Il vecchio e il nuovo premier erano arrivati al palazzo presidenziale insieme poco prima delle 15. Dopo l’affidamento dell’incarico a Pellegrini da parte del capo dello Stato, candidato unico di Smer-SD, Robert Fico ha detto ai presenti che il nome di Pellegrini era «la cosa più naturale» da fare, e si è congratulato con lui per il mandato ricevuto. Fico ha poi aggiunto che come leader del partito più forte rimane ora nel consiglio di coalizione con la volontà di aiutare al compimento del programma del governo, avvisando il presidente, l’opposizione e i cittadini che lui non ha intenzione di «andare da nessuna parte», lasciando intendere che dietro al nuovo primo ministro ci sarà sempre lui. Kiska lo ha ringraziato per la sua collaborazione e i due politici di Smer si sono voltati e se ne sono andati, con grande sorpresa di chi si aspettava almeno una parola dal premier incaricato.

Nella tarda mattinata Pellegrini aveva detto di aver consegnato al presidente Kiska le firme di 79 deputati che sostengono il cambio di governo con un primo ministro diverso da Robert Fico. Un numero che mostra come il presidente non avesse altra possibilità dato che l’opposizione non ha la forza di far mancare la fiducia al nuovo esecutivo, come di licenziare Fico alla sessione parlamentare prevista per lunedì 19, che a questo punto sarà cancellata. Pellegrini aveva detto di avere accettato l’offerta del suo partito ma di non aver «dormito per due notti». «È un grande onore per me, ma anche un enorme impegno», ha affermato, dicendo che cambieranno alcuni nomi, ma la distribuzione dei ministeri tra i tre partiti della coalizione (Smer-SD, SNS e Most-Hid) dovrebbe rimanere la stessa concordata nell’intesa di coalizione.

Tra i 79 che hanno firmato ci sono anche tutti i 14 deputati di Most-Hid, aveva detto in mattinata il leader del partito Bela Bugar, aggiungendo che il suo partito sa cosa sta facendo e che questa manovra aiuterà a calmare la tensione nella società. Questo, ha notato Bugar, è da considerarsi un passo di riconciliazione verso le richieste degli organizzatori delle proteste popolari. In realtà, la notte scorsa gli organizzatori delle manifestazioni “Per una Slovacchia dignitosa” avevano criticato i tre leader della coalizione per il loro attaccamento alla poltrona, chiedendo specialmente a Bugar di rispettare il diritto degli slovacchi a nuove elezioni.

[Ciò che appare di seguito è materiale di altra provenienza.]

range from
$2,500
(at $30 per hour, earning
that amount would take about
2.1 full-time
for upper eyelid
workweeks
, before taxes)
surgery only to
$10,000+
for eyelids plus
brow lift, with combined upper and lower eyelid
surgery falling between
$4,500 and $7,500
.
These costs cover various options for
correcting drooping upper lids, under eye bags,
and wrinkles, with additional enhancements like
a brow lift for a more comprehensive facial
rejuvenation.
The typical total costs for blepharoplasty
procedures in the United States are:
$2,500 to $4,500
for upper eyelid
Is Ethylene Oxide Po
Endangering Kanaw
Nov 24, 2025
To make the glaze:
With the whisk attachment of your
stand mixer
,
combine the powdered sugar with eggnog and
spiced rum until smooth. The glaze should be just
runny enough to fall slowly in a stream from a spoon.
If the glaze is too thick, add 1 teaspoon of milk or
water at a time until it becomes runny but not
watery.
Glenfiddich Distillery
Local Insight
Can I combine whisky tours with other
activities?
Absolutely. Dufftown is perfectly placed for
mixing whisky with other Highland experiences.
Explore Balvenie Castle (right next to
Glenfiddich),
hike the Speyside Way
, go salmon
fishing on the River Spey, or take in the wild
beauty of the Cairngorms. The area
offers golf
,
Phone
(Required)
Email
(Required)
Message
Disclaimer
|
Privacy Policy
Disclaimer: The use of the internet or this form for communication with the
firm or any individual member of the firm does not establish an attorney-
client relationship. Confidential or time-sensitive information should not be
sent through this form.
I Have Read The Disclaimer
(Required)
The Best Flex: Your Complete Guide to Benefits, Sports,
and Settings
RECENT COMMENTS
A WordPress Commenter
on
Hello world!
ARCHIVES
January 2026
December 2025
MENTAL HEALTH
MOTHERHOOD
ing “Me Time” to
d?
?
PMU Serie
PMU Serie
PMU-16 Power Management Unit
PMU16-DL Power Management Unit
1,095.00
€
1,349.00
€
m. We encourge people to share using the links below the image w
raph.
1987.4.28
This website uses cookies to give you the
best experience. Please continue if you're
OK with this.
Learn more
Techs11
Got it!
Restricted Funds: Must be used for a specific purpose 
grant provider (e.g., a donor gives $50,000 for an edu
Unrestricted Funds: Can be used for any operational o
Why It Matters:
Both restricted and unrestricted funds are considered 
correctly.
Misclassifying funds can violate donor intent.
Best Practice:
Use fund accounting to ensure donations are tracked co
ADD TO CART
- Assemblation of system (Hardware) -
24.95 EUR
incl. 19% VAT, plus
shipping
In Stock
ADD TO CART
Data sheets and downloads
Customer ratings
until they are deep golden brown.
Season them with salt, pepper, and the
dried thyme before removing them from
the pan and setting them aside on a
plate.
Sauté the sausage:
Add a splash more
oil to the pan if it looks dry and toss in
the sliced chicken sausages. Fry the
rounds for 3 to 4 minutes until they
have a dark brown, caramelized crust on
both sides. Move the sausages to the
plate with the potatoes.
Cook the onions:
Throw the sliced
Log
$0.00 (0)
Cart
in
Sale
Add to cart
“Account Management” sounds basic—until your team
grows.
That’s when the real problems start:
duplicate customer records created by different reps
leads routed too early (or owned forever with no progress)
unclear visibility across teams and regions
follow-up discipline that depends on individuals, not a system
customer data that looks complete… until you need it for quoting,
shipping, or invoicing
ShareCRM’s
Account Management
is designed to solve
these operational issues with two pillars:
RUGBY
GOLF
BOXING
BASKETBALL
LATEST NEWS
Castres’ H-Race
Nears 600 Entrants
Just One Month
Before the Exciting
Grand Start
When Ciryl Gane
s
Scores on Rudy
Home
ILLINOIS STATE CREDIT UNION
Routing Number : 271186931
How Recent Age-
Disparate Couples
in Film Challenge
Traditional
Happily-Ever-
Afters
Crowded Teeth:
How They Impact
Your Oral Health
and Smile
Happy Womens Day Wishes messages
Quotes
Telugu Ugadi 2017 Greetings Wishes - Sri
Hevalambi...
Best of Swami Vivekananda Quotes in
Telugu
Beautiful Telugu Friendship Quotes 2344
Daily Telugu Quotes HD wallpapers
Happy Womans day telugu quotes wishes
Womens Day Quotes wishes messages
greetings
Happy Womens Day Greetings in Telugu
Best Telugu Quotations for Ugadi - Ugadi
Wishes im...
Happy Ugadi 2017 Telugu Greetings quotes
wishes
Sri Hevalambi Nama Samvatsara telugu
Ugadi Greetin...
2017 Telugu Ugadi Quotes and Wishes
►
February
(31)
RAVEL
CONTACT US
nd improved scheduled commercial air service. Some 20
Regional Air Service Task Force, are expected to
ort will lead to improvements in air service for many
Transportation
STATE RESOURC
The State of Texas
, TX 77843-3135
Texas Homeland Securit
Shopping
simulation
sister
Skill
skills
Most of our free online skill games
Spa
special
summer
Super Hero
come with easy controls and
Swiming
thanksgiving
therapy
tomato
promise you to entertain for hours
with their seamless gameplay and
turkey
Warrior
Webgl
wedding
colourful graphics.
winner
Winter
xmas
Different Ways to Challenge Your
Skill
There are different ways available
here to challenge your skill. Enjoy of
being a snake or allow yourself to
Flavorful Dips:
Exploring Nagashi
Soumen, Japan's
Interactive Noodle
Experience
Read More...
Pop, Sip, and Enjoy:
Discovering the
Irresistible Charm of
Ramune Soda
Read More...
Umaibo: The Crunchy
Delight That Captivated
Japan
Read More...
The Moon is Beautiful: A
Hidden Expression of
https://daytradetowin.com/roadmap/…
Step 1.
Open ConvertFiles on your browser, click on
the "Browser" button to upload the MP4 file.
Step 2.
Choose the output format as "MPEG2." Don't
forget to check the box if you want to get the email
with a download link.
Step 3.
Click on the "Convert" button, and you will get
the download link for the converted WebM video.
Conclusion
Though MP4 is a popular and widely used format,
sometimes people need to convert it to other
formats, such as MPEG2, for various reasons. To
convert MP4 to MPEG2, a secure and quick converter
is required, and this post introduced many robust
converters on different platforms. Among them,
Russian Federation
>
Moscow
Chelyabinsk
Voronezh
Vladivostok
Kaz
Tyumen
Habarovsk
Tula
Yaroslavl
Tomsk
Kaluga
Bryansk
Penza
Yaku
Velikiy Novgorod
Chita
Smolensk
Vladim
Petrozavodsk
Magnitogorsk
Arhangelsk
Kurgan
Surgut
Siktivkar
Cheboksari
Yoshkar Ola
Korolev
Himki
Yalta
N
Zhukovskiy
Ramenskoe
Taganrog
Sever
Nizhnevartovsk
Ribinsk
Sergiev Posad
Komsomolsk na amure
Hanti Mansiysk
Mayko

La “mossa del cavallo” utilizzata da Robert Fico per spiazzare la scena politica è stata probabilmente anche dettata dall’idea che andare al voto anticipato avrebbe significato perdere consensi. Oggi un sondaggio realizzato dall’agenzia Focus ha mostrato che l’attuale coalizione di governo ha avuto un crollo di consenso, e in caso di elezioni in questo weekend otterrebbe soltanto 61 seggi, molti meno dei 76 per governare. L’indagine, condotta nell’ultima settimana, mette alla berlina proprio il partito Smer-SD, che arriverebbe appena al 20,2% dei voti, almeno 5 punti in meno rispetto al sondaggio di gennaio. Per quanto riguarda i suoi alleati, il Partito nazionale slovacco (SNS) avrebbe il 10% e Most-Hid il 5,6%. Mentre i maggiori partiti dell’opposizione manterrebbero grosso modo le proprie posizioni, e viene confermato il rientro in Parlamento dei cristiano-democratici (KDH) con il 7%, a guadagnare di più dalla fine anticipata della legislatura sarebbe l’estrema destra: il Partito popolare Nostra Slovacchia (LSNS) sarebbe arrivato al 10,1%, con due punti di crescita rispetto a gennaio.